- [INSTRUCTIONS TO FOLLOW]:
Rewrite the records below, replacing every "in this photo" with "in the picture" and changing nothing else. Leave the pictures out of the answer.
_ _ _ _ _
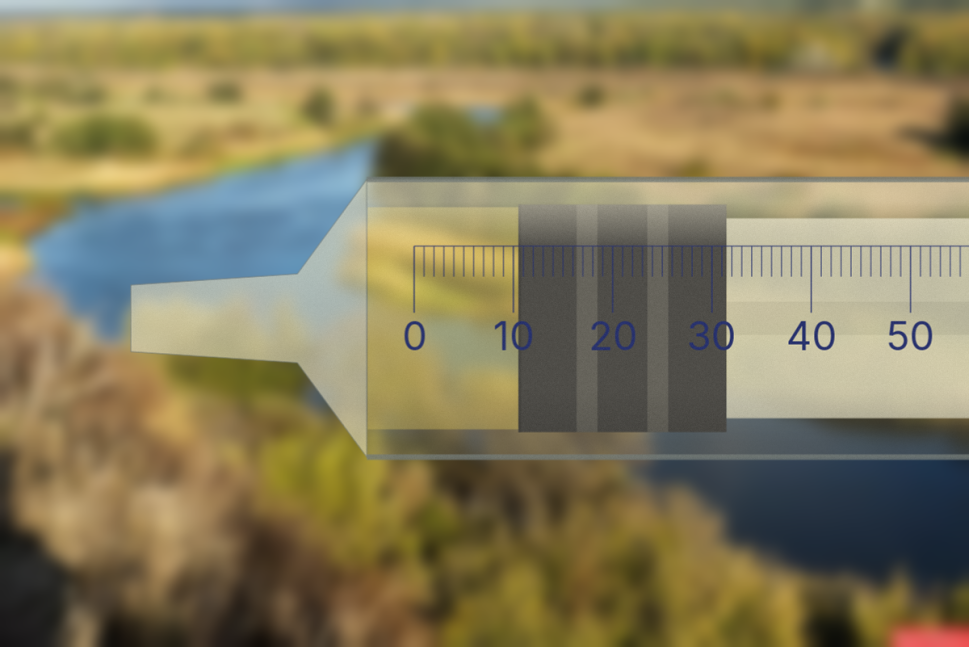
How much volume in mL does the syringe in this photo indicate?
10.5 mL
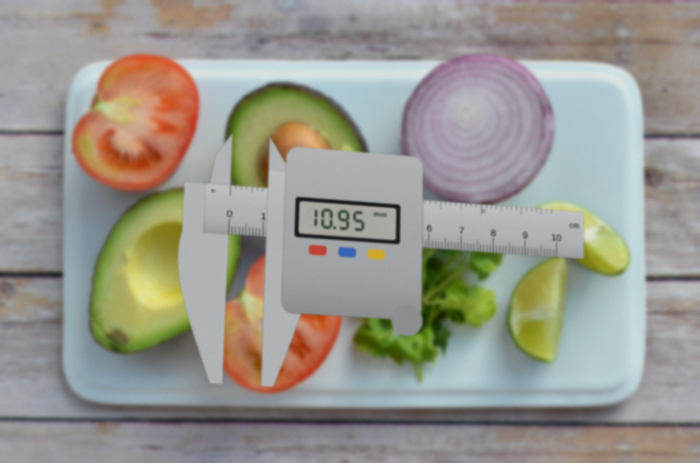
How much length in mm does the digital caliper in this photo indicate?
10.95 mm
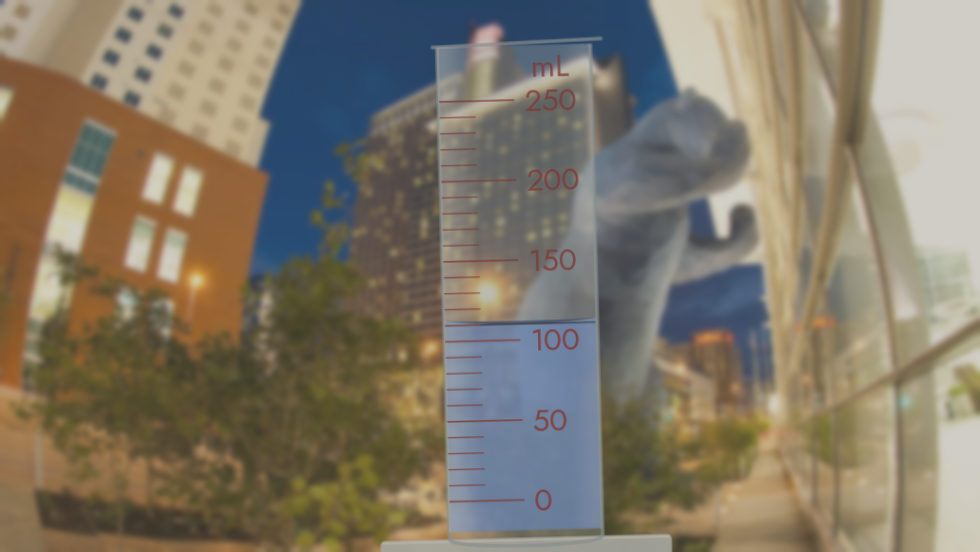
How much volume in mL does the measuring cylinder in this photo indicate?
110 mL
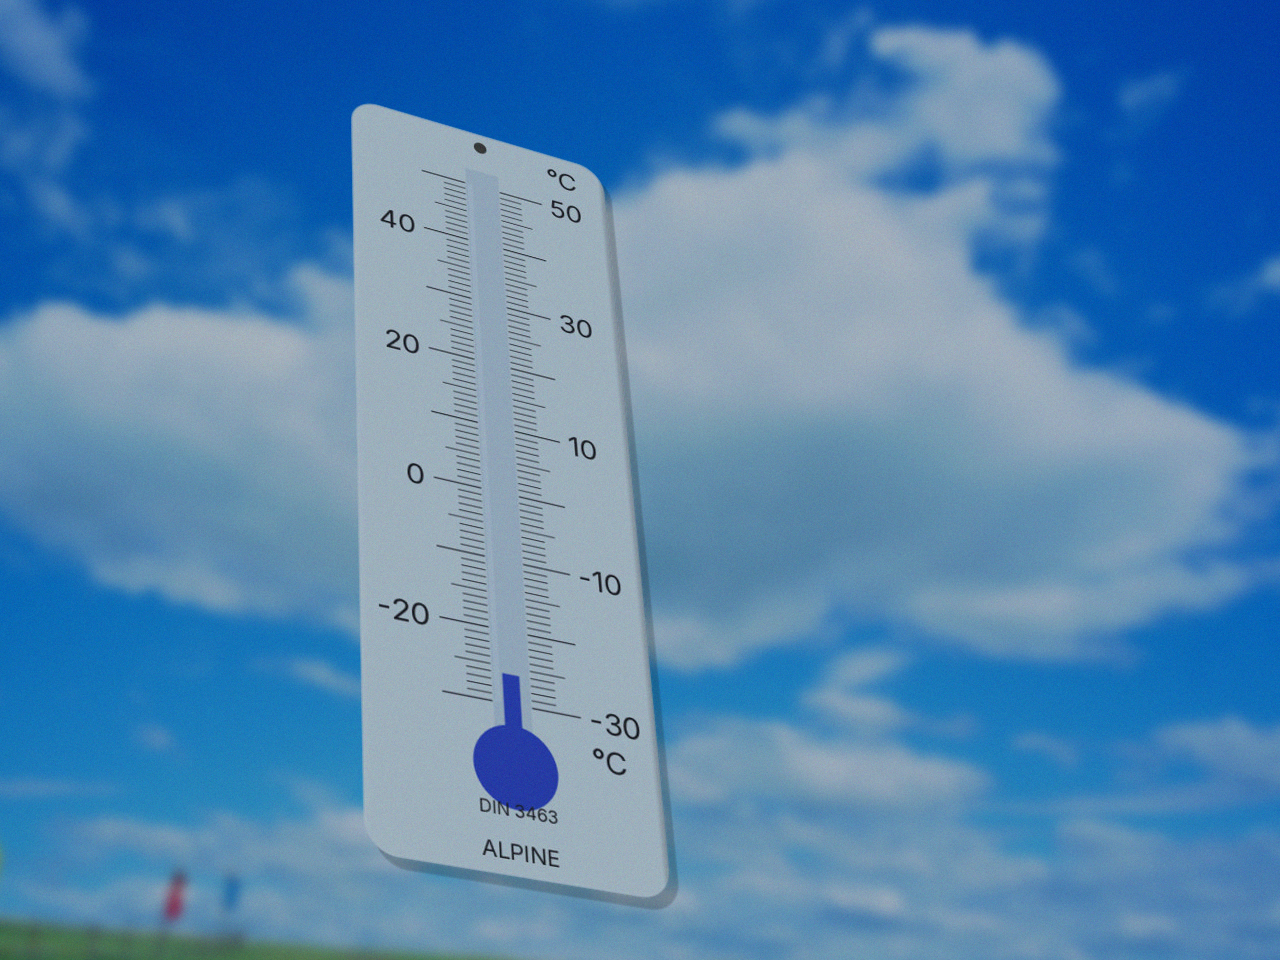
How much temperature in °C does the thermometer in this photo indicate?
_ _ _ _ _
- [EXERCISE OUTPUT]:
How much volume in mL does the syringe in the picture indicate?
10.5 mL
How much length in mm does the digital caliper in the picture indicate?
10.95 mm
How much volume in mL does the measuring cylinder in the picture indicate?
110 mL
How much temperature in °C does the thermometer in the picture indicate?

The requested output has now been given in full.